Investing in a clinical-stage biotech stock is a tough way to make money in the markets. Companies like these face a huge number of regulatory, clinical, and financial hurdles that make the odds of success quite low. However, if a company can successfully survive the gauntlet and bring a blockbuster drug to market, then the profits can be extraordinary.
Consider Medivation (NASDAQ:MDVN), a biotech company primarily focused on cancer. A decade ago this company was an extremely speculative investment. At the time Medivation's lead product candidate was still in early clinical trials, making its odds of success quite low. The markets recognized Medivation's extreme risk profile and valued the company accordingly. Medivation's market cap was around $100 million, and shares could be purchased on the open market for a split-adjusted price of about $1.10 per share.
Fast forward to today. Not only did Medivation's lead product candidate -- now called Xtandi -- manage to survive the clinical-trial and regulatory approval process, but it has become a blockbuster. Shares exploded, creating huge value for early shareholders. At last week's closing price of $59.33 per share, the stock has become a 54-bagger for investors over the past decade. That's a big enough return to turn an investment of $18,543 into a cool $1 million.
Xtandi's clinical edge
So why has Xtandi been such a smashing success? The drug first won FDA approval in 2012 as a treatment for metastatic prostate cancer in patients who had already received chemotherapy. Clinical data showed that Xtandi increased overall survival to 18.4 months, compared to only 13.6 months for the patients who received placebo.
In 2014, regulators granted Medivation and its marketing partner Astellas Pharma (NASDAQOTH: ALPMY) an important label expansion claim for Xtandi, allowing it to be used in patients who hadn't yet received chemotherapy. Clinical data showed that patients using Xtandi could delay starting chemotherapy 17 months longer than patients who only received placebo. In addition, only 14% of patients who used Xtandi died or saw their disease progress during the trial period, which compared favorably to the 40% in the placebo group.
That new label claim was a big deal, and it gave Xtandi a significant edge over its biggest competitor: Johnson & Johnson's (NYSE: JNJ) Zytiga. In clinical trials Zytiga only delayed chemotherapy by 8.4 months versus prednisone, which is a far shorter time period than in Xtandi's results. Xtandi can also be used as a monotherapy, whereas Zytiga needs to be used in conjunction with prednisone, a steroid which many patients do not tolerate well. That has caused Xtandi to win significant market share from Zytiga.

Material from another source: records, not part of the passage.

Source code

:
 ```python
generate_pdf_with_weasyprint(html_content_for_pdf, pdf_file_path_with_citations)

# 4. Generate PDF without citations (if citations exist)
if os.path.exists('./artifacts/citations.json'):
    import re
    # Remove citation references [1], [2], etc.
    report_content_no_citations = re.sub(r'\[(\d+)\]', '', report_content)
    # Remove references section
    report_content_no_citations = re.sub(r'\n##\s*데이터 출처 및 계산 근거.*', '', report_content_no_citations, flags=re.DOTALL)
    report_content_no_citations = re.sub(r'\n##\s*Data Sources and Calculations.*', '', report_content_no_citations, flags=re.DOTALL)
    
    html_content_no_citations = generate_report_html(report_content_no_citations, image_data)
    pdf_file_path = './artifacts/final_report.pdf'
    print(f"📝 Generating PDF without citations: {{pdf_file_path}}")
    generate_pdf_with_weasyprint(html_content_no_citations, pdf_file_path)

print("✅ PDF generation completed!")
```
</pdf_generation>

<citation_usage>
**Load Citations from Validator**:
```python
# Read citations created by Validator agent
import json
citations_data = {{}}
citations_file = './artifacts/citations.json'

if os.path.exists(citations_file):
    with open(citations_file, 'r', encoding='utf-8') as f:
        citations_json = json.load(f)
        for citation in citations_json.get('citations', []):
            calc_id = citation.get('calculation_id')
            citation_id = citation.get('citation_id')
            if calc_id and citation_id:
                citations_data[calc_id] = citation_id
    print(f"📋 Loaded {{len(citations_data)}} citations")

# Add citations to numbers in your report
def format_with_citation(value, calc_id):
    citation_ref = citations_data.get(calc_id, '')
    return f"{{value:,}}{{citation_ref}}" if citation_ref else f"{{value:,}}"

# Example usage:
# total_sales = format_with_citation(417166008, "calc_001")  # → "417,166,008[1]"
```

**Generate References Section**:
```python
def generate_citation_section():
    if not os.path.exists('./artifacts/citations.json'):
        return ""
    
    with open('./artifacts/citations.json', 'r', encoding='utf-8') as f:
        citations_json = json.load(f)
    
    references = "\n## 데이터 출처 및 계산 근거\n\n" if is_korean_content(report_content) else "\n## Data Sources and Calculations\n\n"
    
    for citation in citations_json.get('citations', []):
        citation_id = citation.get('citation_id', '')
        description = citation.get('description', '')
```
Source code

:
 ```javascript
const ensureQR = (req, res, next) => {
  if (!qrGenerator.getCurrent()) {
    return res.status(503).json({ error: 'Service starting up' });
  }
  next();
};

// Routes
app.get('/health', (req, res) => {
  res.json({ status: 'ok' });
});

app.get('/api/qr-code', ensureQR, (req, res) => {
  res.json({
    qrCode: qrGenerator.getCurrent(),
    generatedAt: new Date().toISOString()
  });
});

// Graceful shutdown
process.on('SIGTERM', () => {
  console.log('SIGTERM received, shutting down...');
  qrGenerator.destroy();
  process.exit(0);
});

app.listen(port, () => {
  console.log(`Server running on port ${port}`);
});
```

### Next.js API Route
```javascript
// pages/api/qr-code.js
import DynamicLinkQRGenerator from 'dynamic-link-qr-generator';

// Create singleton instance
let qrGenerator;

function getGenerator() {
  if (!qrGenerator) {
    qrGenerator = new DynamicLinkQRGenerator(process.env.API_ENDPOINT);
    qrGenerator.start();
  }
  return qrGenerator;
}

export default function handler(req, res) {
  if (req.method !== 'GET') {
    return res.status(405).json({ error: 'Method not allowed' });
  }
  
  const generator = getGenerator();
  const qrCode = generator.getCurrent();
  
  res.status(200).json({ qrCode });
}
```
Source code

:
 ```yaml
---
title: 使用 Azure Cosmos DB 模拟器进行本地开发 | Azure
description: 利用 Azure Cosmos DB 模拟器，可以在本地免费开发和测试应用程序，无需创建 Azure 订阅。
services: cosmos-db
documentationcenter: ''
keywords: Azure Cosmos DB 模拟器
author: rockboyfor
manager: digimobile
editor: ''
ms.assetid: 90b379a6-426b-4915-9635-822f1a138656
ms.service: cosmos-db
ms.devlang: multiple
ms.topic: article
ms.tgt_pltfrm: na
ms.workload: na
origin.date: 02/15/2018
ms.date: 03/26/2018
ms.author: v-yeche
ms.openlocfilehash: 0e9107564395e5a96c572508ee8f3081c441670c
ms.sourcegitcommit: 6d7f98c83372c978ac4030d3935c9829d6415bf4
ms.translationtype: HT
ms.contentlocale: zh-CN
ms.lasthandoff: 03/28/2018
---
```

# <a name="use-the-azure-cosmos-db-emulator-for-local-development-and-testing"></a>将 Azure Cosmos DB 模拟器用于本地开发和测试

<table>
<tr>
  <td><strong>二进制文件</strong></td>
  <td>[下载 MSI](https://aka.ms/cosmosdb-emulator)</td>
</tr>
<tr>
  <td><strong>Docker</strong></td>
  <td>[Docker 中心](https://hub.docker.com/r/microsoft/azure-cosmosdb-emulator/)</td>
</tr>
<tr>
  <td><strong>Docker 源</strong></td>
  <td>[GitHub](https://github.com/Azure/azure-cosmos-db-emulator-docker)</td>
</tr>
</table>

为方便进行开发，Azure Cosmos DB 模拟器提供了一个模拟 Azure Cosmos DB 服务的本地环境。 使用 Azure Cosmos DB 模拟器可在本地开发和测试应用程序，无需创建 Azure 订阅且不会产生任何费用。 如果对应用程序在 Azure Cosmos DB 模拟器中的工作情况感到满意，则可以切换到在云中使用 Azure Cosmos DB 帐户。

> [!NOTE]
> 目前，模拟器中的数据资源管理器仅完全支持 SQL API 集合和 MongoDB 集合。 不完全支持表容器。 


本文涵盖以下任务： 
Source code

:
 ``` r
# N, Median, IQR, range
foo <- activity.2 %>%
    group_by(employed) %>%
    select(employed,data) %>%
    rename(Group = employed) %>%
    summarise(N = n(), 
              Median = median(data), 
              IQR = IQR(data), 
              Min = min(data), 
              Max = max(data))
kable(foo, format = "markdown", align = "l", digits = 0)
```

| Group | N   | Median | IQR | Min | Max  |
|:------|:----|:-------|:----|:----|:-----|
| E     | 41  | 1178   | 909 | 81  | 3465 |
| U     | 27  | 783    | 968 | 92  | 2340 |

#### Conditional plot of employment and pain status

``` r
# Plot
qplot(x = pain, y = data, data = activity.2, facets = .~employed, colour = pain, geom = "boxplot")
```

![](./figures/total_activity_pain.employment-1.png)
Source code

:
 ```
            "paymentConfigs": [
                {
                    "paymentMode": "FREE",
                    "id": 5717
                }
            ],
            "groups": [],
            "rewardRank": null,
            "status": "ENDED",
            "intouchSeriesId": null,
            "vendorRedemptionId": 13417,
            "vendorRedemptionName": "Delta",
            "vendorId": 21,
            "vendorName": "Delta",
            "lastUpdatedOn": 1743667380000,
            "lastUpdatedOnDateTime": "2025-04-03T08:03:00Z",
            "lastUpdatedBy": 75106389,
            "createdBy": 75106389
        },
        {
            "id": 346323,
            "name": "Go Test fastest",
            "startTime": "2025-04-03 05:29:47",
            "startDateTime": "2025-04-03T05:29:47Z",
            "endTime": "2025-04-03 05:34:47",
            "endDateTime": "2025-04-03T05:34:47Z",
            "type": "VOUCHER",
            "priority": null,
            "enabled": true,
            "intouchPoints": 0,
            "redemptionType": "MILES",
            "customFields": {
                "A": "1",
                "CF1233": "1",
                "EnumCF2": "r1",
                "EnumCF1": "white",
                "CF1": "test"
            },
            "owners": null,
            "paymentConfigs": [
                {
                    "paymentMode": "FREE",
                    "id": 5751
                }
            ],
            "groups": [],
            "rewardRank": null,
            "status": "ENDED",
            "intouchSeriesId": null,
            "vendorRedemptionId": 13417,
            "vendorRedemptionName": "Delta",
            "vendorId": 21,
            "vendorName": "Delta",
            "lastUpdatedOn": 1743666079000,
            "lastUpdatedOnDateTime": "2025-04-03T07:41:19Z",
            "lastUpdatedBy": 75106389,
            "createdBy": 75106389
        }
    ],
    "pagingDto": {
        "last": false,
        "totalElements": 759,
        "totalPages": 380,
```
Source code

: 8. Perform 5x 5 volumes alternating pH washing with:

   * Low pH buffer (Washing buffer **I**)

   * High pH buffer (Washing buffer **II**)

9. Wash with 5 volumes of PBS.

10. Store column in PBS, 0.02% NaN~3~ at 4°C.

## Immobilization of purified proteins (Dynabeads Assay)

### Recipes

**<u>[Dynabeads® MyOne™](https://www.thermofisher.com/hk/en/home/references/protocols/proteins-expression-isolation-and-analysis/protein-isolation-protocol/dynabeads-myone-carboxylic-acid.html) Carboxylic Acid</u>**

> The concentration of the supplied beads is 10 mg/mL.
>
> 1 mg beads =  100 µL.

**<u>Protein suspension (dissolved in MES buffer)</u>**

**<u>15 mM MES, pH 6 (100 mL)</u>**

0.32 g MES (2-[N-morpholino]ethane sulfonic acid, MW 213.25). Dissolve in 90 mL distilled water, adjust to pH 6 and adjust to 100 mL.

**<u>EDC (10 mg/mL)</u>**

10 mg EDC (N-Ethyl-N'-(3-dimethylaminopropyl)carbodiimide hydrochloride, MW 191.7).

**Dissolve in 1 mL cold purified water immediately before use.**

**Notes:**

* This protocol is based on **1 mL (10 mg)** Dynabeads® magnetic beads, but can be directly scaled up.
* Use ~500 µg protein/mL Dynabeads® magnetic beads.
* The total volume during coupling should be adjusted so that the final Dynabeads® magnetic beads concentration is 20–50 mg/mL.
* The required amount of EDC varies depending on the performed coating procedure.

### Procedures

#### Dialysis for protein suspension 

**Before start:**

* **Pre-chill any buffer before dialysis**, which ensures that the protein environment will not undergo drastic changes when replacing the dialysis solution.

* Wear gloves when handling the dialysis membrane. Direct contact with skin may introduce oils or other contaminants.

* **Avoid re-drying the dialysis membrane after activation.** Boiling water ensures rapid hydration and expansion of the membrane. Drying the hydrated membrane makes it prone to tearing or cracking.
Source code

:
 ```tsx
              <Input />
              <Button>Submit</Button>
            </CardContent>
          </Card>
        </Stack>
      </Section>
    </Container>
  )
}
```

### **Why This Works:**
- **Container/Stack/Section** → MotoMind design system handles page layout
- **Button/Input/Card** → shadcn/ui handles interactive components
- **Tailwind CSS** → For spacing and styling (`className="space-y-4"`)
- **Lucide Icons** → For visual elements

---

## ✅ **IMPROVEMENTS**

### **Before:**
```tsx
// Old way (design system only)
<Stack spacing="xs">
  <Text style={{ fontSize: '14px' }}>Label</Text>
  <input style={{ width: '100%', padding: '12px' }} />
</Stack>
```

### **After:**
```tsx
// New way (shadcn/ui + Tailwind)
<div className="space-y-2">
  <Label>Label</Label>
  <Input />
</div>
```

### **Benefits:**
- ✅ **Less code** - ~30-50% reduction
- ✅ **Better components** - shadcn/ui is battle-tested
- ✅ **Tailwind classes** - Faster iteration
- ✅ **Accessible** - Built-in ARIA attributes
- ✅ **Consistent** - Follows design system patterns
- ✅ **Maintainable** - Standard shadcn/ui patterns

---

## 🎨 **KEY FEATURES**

Medivation believes Xtandi's clinical usefulness isn't limited to its current labeling, either. The company has numerous clinical trials running that could potentially expand Xtandi's use in treating prostate cancer, and the company also believes that it might be useful in treating breast cancer.
Medivation and Astellas are currently on pace to generate more than $2 billion in annualized sales of Xtandi this year, and if these label expansion trials go as expected, some analysts believe that peak sales could eclipse $5 billion. All in all, Xtandi seems to have a very bright future.
Big Pharma wants in
Xtandi's huge success has put Medivation on sound financial footing. Revenue continues to grow rapidly, and the company became profitable in 2014.
That kind of market success hasn't gone unnoticed. A number of big pharma companies have taken an interest in the massive growth of Xtandi and want a piece of the action. That caused rumors to swirl earlier this year that Medivation was an acquisition target.
Those rumors turned out to be true. In late April, French pharma Sanofi SA (NASDAQ:SNY) made a $9.3 billion bid for Medivation, valuing the company's shares at $52.50 each.
Medivation, however, wasn't impressed with the offer and quickly rejected it. Medivation's board feels that there could be substantial upside to the company's shares if everything goes according to plan, and thus Sanofi hasn't offered enough of a premium to justify a sale.
Sanofi isn't giving up without a fight, though. Sanofi has filed a motion with the SEC forcing a shareholder vote that could replace Medivation's board. If that goes through, a new board would be elected, and Medivation's shareholders could be forced into accepting the deal.
Understandably, Medivation isn't taking this lying down. The company sent a letter to its shareholders accusing Sanofi of using coercive tactics to buy the company for a cheap price, and it even created a handy infographic that demonstrates its track record of creating value.
A waiting game
That brings us to where we are today, waiting for the results of the vote. I'm not a shareholder, but I'm inclined to agree with Medivation's board that the takeover premium is far too low for a high-quality growth company like this. Xtandi continues to look like it has a bright future, and there are a number of other big pharma companies that could step up to the plate if Sanofi's hostile takeover effort fails.
Given Medivation's amazing track record of success, shareholders might want to cross their fingers that this deal falls through.